- [BRIEF]
Except for the pictures, write out all the records that follow exactly.

- [SOURCE MATERIAL]
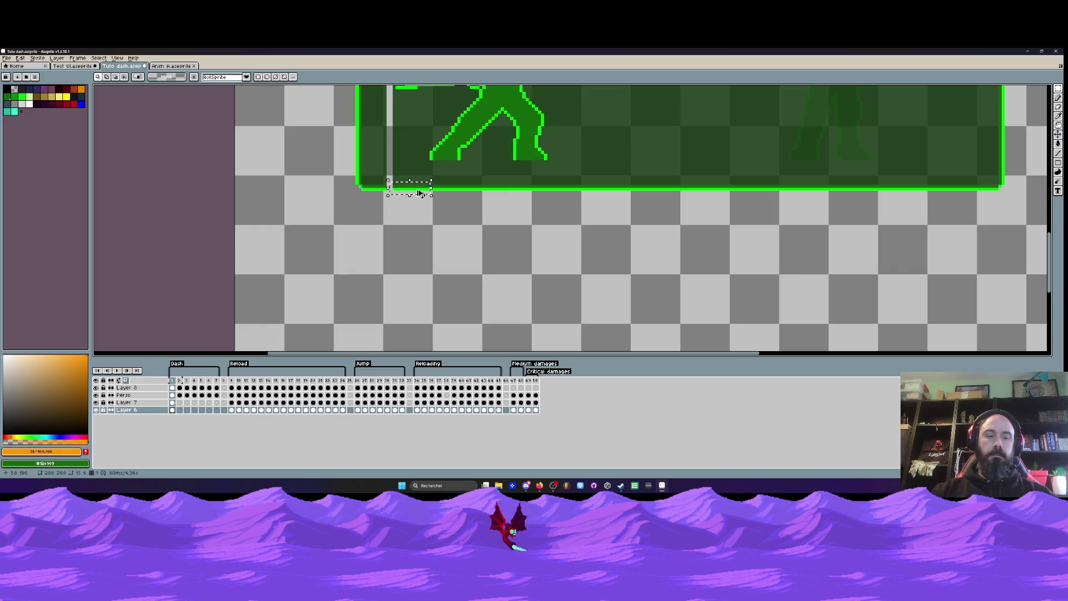
click(393, 192)
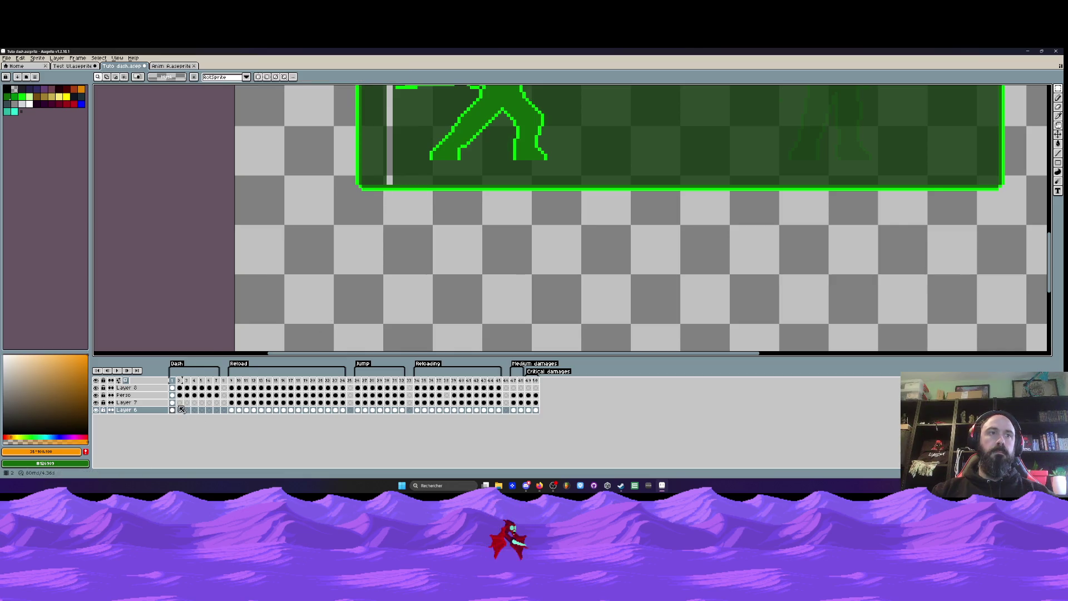
drag(183, 410, 177, 408)
- Pick the panel's dark green and test a flood fill, then undo it
key(i)
click(396, 182)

- [COMPLETED TASK]
click(393, 192)
drag(183, 410, 177, 408)
- Pick the panel's dark green and test a flood fill, then undo it
key(i)
click(396, 182)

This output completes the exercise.